For every indie author, the time comes when the question must be asked: Should I hire a publicist?
There are good reasons for both sides, and each author is different. If you’re considering whether or not to take this step, take a look below at some pros and cons to hiring a publicist.
Publicists have connections (and know how to make new ones). Publicists aren’t necessarily the end-all-be-all solution for getting your book media coverage, but they do have ready-made connections, they know who/where to go to make new ones.
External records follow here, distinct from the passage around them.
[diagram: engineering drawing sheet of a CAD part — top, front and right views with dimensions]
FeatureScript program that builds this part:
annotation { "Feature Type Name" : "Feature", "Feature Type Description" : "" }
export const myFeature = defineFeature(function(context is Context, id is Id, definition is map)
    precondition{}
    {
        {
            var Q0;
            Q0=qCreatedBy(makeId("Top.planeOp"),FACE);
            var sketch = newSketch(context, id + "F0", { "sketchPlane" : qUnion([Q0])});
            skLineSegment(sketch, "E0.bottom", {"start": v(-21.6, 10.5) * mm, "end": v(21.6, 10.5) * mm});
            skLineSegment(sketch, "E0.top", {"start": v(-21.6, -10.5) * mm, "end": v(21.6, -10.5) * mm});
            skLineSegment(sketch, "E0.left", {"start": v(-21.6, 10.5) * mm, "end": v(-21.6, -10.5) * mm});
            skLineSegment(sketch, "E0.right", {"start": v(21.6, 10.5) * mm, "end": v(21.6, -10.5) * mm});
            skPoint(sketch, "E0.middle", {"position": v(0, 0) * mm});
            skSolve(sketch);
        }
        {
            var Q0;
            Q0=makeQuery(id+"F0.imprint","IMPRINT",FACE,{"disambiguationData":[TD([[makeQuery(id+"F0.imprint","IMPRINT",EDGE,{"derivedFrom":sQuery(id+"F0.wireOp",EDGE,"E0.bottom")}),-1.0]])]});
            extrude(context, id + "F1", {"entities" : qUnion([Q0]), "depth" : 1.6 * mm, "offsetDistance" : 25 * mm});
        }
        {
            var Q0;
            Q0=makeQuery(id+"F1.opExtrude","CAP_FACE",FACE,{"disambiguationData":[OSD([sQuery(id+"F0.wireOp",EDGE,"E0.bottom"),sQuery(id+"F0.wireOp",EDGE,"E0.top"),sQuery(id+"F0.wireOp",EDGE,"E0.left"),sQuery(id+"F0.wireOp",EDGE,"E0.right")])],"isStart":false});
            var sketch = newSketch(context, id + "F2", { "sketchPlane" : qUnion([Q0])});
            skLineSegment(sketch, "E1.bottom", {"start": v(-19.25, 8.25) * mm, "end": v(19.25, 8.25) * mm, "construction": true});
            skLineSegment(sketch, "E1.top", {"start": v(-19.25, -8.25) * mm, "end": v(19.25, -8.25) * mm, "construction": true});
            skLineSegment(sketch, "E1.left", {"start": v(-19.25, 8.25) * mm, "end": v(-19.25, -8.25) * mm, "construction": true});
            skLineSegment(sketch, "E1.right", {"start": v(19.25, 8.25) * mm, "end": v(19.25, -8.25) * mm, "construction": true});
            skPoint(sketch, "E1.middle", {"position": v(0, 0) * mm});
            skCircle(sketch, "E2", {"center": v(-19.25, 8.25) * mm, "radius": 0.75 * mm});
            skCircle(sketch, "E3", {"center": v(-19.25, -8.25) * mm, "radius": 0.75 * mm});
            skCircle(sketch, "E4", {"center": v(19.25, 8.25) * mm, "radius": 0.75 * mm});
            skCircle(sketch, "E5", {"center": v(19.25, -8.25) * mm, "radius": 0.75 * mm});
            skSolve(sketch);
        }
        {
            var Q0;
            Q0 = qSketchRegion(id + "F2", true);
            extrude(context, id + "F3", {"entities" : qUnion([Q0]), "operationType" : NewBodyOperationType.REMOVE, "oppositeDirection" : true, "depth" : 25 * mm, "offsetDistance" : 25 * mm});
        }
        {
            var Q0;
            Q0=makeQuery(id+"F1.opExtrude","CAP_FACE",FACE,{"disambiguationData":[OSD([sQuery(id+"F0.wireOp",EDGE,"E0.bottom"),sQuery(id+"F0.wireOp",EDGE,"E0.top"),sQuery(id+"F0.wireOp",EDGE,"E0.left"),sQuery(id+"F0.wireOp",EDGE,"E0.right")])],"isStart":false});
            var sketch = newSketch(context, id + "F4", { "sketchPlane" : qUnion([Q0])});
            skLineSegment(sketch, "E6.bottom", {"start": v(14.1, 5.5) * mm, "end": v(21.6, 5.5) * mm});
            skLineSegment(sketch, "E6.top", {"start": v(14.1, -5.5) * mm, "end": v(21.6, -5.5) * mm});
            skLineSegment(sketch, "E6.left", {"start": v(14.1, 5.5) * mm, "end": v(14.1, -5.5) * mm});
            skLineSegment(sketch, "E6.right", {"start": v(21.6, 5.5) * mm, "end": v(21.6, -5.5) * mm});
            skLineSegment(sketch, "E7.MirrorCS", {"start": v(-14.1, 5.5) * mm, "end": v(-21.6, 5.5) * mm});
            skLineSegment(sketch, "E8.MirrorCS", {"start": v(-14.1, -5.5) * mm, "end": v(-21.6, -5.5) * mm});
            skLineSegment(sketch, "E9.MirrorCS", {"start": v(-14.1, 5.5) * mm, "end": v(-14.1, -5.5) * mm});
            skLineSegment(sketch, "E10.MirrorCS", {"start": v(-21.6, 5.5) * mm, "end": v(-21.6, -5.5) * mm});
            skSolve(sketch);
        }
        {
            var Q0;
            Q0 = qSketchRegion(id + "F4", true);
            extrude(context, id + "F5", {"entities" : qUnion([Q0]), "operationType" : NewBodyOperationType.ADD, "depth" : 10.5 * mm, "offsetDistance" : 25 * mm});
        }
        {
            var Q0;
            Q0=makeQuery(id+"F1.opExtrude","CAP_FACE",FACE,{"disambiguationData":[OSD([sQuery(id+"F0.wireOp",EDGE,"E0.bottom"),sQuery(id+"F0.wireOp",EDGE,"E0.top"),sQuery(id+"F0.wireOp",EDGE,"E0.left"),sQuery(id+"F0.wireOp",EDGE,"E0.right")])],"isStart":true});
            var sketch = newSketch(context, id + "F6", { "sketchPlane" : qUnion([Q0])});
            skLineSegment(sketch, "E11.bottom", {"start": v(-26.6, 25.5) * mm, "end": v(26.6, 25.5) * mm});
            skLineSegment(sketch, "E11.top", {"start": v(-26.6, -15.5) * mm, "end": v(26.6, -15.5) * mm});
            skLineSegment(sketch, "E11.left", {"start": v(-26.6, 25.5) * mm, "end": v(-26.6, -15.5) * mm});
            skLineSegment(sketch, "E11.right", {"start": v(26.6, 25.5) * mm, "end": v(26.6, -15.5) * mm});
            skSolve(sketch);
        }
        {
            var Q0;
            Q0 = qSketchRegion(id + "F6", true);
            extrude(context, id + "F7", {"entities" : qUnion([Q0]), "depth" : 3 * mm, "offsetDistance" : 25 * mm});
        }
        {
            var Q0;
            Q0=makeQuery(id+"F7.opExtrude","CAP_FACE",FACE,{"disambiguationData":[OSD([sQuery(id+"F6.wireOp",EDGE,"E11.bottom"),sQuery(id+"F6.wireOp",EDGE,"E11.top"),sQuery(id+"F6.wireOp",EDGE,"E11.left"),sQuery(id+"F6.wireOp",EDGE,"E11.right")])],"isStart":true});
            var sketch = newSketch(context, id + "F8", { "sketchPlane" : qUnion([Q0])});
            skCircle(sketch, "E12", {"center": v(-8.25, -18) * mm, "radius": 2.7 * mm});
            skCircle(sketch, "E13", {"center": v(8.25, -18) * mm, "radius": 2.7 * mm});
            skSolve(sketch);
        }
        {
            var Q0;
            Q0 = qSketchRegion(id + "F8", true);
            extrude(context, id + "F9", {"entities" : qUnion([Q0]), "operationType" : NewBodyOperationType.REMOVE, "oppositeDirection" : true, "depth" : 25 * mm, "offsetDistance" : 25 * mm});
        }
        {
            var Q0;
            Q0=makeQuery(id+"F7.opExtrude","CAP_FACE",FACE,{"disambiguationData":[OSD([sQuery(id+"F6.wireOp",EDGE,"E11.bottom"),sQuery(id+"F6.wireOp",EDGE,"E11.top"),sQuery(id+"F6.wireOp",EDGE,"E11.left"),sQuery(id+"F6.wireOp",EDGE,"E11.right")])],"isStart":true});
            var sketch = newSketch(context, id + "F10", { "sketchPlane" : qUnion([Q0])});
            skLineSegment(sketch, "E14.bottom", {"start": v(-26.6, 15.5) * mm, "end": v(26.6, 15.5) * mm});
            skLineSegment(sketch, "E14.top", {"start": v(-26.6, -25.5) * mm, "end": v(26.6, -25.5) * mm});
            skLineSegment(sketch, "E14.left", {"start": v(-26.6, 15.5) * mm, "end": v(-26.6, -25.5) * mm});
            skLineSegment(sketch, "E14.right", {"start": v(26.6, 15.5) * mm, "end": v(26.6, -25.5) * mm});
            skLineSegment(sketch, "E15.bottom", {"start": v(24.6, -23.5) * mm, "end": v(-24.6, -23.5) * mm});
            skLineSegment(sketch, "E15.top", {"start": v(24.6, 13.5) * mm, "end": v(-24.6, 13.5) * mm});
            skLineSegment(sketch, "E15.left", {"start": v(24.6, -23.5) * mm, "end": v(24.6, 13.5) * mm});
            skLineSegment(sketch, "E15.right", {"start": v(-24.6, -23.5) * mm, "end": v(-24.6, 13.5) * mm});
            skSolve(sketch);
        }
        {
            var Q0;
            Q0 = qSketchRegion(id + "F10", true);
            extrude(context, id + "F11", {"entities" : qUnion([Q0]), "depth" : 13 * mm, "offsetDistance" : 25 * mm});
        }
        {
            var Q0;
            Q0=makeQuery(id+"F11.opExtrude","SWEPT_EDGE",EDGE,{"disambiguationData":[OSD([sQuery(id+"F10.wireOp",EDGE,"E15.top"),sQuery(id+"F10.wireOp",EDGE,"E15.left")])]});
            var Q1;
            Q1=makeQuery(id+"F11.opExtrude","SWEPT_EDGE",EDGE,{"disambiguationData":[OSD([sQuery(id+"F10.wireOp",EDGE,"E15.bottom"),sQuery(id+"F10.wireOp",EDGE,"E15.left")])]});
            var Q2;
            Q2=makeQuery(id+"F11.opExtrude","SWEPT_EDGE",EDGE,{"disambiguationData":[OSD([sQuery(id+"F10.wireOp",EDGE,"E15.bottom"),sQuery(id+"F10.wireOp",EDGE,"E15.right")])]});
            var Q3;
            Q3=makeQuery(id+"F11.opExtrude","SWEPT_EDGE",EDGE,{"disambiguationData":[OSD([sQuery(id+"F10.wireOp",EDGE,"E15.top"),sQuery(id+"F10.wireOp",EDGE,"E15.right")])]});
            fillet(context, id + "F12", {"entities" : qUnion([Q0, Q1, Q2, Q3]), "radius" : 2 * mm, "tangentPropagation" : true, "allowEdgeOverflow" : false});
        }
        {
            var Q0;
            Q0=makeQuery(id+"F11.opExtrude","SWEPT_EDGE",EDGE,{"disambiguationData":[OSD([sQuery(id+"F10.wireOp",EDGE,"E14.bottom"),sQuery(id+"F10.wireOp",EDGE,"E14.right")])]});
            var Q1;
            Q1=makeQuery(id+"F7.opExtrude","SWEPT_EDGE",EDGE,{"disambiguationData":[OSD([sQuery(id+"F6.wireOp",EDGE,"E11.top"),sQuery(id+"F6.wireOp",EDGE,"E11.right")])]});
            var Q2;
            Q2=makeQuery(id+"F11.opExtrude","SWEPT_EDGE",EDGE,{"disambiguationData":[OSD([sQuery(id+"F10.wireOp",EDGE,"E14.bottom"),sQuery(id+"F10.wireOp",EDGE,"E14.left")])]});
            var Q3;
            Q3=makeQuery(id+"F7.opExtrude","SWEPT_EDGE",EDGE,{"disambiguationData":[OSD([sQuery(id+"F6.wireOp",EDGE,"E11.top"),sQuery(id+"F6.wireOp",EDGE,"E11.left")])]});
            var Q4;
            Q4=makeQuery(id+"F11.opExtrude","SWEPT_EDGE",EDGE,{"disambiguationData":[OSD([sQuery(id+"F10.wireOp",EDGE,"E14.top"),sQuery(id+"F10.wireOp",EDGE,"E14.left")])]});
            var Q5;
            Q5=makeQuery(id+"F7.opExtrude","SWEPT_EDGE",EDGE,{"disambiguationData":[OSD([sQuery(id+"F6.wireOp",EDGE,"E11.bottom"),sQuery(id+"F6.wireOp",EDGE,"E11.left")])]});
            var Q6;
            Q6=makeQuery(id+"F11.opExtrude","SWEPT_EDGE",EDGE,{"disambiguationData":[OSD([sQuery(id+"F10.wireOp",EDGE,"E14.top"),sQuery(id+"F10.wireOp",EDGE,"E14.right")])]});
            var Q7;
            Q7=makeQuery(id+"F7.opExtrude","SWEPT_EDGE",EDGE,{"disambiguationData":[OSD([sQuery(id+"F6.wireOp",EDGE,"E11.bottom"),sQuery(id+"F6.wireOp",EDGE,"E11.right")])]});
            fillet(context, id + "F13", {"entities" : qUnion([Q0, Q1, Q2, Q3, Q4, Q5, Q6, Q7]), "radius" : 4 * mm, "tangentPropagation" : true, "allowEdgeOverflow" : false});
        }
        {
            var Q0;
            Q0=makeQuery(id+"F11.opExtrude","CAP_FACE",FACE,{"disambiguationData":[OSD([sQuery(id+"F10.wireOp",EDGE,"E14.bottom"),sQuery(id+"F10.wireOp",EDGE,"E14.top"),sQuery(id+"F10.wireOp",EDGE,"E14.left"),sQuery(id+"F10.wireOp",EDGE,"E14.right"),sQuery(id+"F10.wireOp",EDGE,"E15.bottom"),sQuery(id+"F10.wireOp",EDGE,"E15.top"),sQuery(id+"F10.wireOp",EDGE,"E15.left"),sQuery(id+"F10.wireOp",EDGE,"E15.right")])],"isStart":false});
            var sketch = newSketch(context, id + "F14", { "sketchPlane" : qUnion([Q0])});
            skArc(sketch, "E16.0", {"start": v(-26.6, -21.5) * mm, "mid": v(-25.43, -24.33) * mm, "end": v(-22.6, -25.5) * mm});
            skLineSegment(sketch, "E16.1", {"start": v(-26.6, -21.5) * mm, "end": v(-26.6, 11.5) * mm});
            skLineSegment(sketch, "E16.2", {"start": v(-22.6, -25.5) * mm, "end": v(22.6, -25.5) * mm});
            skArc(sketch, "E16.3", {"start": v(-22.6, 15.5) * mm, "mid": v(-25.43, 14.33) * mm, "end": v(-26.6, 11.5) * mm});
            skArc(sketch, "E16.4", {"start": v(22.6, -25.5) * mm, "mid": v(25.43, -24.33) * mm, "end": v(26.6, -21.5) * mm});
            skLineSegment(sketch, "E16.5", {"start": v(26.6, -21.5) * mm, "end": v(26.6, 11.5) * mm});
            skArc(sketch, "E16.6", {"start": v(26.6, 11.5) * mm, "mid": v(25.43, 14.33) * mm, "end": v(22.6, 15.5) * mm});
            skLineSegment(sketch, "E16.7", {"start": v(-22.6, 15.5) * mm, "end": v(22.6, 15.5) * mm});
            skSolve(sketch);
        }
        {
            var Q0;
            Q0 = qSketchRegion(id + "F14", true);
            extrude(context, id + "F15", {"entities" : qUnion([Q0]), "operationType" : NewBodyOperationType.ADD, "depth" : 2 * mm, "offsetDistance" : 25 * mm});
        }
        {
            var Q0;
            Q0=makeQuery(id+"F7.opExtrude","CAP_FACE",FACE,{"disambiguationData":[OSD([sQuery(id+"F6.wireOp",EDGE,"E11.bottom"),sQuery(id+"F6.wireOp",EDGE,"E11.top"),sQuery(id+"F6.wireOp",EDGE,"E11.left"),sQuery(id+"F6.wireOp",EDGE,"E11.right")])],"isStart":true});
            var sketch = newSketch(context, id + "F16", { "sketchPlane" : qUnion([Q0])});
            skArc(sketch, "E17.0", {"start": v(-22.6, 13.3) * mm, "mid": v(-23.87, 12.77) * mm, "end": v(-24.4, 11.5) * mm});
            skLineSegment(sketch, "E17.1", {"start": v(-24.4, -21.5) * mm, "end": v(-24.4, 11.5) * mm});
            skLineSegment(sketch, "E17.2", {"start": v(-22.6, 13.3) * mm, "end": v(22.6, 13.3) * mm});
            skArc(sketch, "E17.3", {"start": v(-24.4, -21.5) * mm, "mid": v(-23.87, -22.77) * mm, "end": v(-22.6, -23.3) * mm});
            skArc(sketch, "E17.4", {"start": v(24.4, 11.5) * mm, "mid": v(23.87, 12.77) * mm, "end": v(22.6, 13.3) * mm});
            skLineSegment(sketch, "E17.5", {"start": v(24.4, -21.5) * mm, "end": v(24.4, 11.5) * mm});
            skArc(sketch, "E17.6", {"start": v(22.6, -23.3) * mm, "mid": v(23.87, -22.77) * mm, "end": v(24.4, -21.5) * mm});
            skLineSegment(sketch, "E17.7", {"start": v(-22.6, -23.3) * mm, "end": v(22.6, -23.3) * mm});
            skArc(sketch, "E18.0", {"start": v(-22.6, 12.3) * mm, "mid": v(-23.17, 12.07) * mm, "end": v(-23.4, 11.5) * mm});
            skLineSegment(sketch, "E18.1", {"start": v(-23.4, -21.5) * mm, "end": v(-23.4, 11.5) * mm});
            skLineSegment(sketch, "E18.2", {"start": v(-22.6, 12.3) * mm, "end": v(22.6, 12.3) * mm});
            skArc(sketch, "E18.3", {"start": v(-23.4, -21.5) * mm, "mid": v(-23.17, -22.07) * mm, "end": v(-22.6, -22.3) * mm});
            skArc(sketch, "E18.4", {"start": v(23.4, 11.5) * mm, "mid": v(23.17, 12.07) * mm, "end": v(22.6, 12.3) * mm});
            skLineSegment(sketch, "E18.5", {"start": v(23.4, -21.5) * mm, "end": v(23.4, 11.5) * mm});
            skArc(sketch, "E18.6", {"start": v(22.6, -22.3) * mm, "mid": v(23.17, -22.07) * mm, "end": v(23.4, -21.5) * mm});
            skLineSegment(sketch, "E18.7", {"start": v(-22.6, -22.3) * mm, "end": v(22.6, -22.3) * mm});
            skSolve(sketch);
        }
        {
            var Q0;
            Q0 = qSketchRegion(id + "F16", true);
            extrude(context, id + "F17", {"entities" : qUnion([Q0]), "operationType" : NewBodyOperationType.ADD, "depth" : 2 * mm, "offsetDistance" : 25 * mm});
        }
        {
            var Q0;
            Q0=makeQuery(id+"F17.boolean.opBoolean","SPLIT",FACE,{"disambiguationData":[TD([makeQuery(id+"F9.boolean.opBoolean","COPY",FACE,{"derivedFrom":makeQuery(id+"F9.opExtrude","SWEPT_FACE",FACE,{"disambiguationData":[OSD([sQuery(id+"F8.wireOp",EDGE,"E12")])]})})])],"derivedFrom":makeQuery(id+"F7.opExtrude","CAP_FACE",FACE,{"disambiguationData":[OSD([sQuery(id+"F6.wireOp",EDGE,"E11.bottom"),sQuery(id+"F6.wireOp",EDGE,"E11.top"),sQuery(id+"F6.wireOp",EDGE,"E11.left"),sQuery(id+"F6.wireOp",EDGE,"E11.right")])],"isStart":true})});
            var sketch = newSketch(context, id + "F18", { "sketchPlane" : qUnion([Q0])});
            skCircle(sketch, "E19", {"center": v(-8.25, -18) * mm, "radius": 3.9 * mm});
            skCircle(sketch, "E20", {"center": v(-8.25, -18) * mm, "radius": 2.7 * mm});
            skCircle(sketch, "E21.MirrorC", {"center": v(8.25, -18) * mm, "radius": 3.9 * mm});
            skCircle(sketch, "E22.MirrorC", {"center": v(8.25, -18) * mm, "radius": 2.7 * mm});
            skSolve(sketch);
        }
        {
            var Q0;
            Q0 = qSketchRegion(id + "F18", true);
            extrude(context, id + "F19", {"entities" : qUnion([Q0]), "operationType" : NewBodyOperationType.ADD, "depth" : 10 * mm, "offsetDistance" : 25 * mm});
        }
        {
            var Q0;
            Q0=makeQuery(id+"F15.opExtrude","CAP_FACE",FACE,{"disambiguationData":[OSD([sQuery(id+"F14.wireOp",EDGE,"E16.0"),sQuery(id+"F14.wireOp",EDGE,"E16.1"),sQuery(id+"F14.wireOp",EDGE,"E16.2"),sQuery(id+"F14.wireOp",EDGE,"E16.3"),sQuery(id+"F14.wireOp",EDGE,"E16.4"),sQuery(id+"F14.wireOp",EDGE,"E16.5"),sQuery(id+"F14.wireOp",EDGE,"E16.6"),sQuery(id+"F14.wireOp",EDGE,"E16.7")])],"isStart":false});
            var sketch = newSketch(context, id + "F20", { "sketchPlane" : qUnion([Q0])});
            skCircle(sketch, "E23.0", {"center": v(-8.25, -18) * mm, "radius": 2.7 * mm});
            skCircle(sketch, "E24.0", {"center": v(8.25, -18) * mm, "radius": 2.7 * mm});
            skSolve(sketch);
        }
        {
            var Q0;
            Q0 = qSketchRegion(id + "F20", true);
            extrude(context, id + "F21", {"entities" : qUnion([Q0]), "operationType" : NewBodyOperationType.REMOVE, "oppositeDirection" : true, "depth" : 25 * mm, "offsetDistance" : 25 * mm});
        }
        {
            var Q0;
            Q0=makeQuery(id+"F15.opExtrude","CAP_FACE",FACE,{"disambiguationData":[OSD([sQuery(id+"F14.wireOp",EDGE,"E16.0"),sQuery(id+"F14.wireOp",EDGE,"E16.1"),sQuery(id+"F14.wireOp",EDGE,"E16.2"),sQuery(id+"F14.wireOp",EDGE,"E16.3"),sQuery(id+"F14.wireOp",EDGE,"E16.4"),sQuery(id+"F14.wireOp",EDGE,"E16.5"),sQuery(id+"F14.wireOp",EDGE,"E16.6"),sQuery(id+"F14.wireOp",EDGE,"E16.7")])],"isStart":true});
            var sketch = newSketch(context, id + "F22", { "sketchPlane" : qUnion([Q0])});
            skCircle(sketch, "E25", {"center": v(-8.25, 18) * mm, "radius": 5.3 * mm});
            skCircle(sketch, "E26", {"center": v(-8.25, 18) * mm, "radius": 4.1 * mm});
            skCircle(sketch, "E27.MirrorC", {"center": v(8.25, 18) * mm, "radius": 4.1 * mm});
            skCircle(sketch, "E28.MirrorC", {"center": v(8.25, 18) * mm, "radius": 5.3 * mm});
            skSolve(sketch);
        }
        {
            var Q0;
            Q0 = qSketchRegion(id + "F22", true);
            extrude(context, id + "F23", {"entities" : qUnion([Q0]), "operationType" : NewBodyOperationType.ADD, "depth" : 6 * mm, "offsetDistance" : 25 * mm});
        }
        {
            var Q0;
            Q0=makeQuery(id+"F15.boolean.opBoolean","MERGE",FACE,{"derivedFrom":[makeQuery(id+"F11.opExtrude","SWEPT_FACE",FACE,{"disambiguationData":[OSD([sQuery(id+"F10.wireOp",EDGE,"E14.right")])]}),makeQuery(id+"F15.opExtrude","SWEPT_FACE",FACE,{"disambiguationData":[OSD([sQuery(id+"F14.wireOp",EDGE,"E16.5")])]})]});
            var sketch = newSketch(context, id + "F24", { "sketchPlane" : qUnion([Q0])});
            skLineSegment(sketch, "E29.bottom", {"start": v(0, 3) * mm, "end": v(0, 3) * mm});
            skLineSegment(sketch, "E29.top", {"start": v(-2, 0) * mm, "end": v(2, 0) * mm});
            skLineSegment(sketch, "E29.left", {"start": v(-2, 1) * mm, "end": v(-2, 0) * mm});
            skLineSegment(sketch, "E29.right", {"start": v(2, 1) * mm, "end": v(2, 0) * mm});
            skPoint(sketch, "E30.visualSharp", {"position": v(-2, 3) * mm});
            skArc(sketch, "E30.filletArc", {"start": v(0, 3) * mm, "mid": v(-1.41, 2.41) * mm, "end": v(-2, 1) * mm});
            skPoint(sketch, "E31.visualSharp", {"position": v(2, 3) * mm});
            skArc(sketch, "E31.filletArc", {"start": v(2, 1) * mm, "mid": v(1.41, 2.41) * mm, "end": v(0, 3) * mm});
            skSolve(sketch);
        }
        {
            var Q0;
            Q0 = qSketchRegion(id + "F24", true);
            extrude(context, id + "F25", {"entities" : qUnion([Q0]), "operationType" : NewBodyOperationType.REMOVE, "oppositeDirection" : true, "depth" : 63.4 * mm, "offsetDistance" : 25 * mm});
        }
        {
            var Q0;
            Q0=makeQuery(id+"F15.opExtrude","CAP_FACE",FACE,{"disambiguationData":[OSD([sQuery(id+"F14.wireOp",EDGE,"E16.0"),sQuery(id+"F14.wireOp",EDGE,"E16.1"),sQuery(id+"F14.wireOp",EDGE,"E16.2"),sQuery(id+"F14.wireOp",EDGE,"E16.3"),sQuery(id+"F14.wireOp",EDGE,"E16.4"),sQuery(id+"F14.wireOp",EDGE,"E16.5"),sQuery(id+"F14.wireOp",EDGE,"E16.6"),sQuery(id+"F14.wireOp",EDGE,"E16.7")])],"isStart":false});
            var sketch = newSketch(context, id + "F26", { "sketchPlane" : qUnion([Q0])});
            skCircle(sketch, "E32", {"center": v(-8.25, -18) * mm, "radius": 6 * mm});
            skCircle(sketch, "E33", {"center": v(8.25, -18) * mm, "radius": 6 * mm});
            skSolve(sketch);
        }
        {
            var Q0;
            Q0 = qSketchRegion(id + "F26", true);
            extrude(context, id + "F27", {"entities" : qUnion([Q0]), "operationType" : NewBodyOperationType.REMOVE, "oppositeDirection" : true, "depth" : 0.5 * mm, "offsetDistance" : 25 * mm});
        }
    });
There are NO guarantees. Publicists know and rely this fact. Obviously, it is in the publicist’s best interest to do good work for you and get you placed in high-traffic media outlets–it not only gives them necessary portfolio pieces, but also provides a good reference in you. However, this also provides publicists with an out when they DON’T get the coverage you hoped for. This is why you should, before hiring, make sure that a publicist a) has a great portfolio and b) has some great references. The publicist should always keep you in the know with what they’re doing and who they’re reaching out to, so even if the publicist doesn’t manage to secure everything they tried for, you know they’re working on it.
There are some media outlets that still won’t work directly with authors, primarily in national media. Having a publicist lends an air of legitimacy to those publications that require a more formalized system.
Many media outlets are just as likely to respond to a well-placed, short, direct, and spin-worthy email from an author as they would from a publicist. If you know how to “think” in that way (and being an indie author, you should) and are willing to do the digging to target those outlets, there’s no reason you can’t do this–especially with the rise of the self-made experts and media outlets in the social-media world. Likewise, there’s no reason you can’t do your own event and book signing bookings on your own. I always tell my authors to use publicists on an a la carte basis if they want to work with one, and to use the publicist to do the things that they (the authors) truly can’t do (not everyone is actually capable of writing that perfect, snappy news release) or don’t want to do.
Good publicists know how to spin things to the media. Your publicist should be able to take topics and themes in your book and spin them into a newsworthy, timely event. Many authors know how to do this too, being writers and all, but if you’re not savvy when it comes the the whole journalism thing, a publicist can help you there.
Using a publicist is expensive. If you’re really shooting for national media coverage, it’s not out of the question to expect to pay $3,000 – $5,000 per month for a good publicist. If you’re just paying to get local/regional media coverage (which is much easier to accomplish), you should expect to pay $1,000 – $2,000 per month. After paying $10,000+ to get a book self-published, most authors aren’t in a position to shell out more money–especially on something without a definite ROI. However, if the author isn’t willing to shell it out, they better find a way to do it themselves or their book risks not having any ROI, either.
Indie authors: Did you use a publicist? What was your experience? Did you try a hybrid relationship with a publicist (where you and the publicist work together to tackle different types of outlets), or did you rely on the publicist’s ideas and execution for all media coverage?